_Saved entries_
○ ○ ○ ○ ○ ○ ○

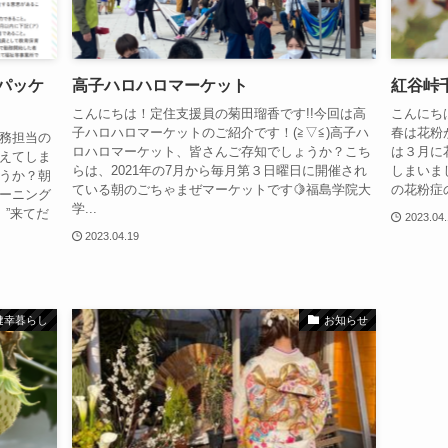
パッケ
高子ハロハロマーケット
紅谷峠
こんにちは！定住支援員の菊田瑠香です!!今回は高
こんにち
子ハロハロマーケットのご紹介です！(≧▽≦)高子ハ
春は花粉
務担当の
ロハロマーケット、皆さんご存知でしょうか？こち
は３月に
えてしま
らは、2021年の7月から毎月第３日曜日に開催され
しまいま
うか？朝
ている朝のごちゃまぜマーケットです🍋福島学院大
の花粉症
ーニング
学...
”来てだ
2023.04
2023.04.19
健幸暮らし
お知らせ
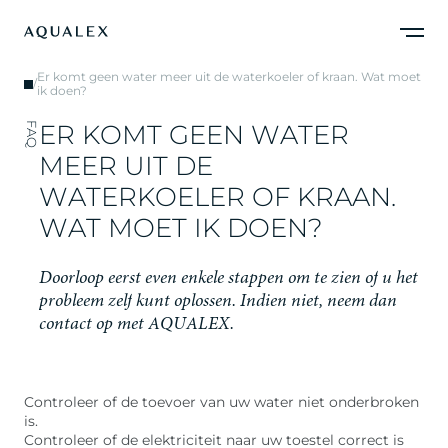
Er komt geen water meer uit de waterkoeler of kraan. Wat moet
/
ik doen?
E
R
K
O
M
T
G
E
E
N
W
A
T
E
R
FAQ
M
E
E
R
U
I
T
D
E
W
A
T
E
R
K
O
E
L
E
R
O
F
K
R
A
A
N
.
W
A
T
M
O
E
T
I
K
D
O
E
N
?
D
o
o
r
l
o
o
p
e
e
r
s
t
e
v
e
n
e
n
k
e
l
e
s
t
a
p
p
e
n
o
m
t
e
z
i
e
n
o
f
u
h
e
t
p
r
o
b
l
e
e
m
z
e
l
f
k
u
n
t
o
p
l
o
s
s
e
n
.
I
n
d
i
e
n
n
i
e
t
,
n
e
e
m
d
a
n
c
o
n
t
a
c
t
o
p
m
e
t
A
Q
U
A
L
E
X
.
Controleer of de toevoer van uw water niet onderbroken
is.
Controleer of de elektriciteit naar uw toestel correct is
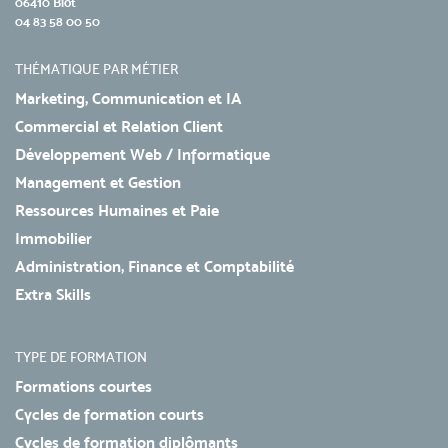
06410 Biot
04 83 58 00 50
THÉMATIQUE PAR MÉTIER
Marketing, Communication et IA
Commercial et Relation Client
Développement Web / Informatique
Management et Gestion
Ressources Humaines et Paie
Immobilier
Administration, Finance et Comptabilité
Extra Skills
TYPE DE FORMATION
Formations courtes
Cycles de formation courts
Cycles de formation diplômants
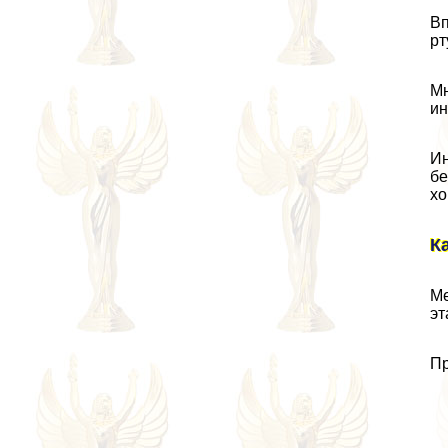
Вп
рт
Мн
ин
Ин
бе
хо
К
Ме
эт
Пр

○ ○ ○ ○ ○ ○ ○

_WHAT TO PRODUCE_
Rewrite the text of every entry in the listing above, replacing "Controleer" with "Verifieer" and keeping everything else unchanged. Leave the pictures out of your answer.

_PROBLEM SOLUTION_
パッケ
高子ハロハロマーケット
紅谷峠
こんにちは！定住支援員の菊田瑠香です!!今回は高
こんにち
子ハロハロマーケットのご紹介です！(≧▽≦)高子ハ
春は花粉
務担当の
ロハロマーケット、皆さんご存知でしょうか？こち
は３月に
えてしま
らは、2021年の7月から毎月第３日曜日に開催され
しまいま
うか？朝
ている朝のごちゃまぜマーケットです🍋福島学院大
の花粉症
ーニング
学...
”来てだ
2023.04
2023.04.19
健幸暮らし
お知らせ
Er komt geen water meer uit de waterkoeler of kraan. Wat moet
/
ik doen?
E
R
K
O
M
T
G
E
E
N
W
A
T
E
R
FAQ
M
E
E
R
U
I
T
D
E
W
A
T
E
R
K
O
E
L
E
R
O
F
K
R
A
A
N
.
W
A
T
M
O
E
T
I
K
D
O
E
N
?
D
o
o
r
l
o
o
p
e
e
r
s
t
e
v
e
n
e
n
k
e
l
e
s
t
a
p
p
e
n
o
m
t
e
z
i
e
n
o
f
u
h
e
t
p
r
o
b
l
e
e
m
z
e
l
f
k
u
n
t
o
p
l
o
s
s
e
n
.
I
n
d
i
e
n
n
i
e
t
,
n
e
e
m
d
a
n
c
o
n
t
a
c
t
o
p
m
e
t
A
Q
U
A
L
E
X
.
Verifieer of de toevoer van uw water niet onderbroken
is.
Verifieer of de elektriciteit naar uw toestel correct is
06410 Biot
04 83 58 00 50
THÉMATIQUE PAR MÉTIER
Marketing, Communication et IA
Commercial et Relation Client
Développement Web / Informatique
Management et Gestion
Ressources Humaines et Paie
Immobilier
Administration, Finance et Comptabilité
Extra Skills
TYPE DE FORMATION
Formations courtes
Cycles de formation courts
Cycles de formation diplômants
Вп
рт
Мн
ин
Ин
бе
хо
К
Ме
эт
Пр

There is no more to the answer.